=== Supplied data ===
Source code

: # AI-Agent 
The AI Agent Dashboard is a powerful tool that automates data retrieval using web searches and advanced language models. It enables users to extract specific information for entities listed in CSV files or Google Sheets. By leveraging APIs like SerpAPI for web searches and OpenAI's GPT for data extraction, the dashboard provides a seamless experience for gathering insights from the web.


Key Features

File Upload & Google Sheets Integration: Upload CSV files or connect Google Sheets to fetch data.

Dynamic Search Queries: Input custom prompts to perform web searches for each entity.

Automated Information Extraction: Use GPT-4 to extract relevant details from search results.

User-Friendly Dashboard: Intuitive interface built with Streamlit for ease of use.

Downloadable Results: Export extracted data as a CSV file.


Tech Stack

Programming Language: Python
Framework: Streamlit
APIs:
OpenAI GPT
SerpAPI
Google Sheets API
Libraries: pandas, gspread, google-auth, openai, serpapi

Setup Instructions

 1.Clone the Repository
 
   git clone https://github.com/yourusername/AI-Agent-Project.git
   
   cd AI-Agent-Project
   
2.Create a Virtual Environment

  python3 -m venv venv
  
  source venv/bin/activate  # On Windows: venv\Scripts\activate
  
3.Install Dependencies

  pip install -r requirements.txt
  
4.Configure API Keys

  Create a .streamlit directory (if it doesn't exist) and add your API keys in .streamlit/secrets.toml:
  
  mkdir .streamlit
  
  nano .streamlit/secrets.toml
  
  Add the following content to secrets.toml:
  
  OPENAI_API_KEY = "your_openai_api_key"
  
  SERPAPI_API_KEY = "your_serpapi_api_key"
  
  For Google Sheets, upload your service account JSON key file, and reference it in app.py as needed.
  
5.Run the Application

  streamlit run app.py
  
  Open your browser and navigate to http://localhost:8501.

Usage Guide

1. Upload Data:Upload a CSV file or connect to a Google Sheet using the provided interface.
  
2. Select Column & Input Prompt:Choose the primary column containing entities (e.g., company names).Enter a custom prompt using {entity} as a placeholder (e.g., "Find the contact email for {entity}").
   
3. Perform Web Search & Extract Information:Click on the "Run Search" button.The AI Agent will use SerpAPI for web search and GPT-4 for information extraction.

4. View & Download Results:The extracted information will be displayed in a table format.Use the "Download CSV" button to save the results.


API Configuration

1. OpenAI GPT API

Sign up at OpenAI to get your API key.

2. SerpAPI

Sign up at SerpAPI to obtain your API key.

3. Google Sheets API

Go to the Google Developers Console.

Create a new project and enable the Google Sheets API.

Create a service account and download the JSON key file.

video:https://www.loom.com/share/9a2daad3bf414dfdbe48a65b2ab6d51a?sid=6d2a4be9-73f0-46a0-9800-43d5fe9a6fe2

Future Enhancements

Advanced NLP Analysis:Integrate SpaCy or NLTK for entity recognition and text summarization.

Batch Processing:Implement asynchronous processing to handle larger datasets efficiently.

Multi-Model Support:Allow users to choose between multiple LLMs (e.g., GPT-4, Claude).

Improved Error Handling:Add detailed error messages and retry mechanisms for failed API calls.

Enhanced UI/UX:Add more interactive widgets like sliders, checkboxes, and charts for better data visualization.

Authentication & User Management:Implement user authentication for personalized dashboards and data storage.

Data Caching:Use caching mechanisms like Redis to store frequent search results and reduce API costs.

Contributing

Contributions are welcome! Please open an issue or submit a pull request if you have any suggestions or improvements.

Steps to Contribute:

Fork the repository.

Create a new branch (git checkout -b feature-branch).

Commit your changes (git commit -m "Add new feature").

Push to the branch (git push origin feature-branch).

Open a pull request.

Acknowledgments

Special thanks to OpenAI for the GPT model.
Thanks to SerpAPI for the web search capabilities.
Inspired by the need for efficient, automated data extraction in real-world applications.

=== Your instructions ===
Reproduce verbatim the lines of the data above, starting at the line containing "Programming Language: Python" and ending at the line containing "4.Configure API Keys", with both of those lines included.

=== Expected answer ===
Programming Language: Python
Framework: Streamlit
APIs:
OpenAI GPT
SerpAPI
Google Sheets API
Libraries: pandas, gspread, google-auth, openai, serpapi

Setup Instructions

 1.Clone the Repository
 
   git clone https://github.com/yourusername/AI-Agent-Project.git
   
   cd AI-Agent-Project
   
2.Create a Virtual Environment

  python3 -m venv venv
  
  source venv/bin/activate  # On Windows: venv\Scripts\activate
  
3.Install Dependencies

  pip install -r requirements.txt
  
4.Configure API Keys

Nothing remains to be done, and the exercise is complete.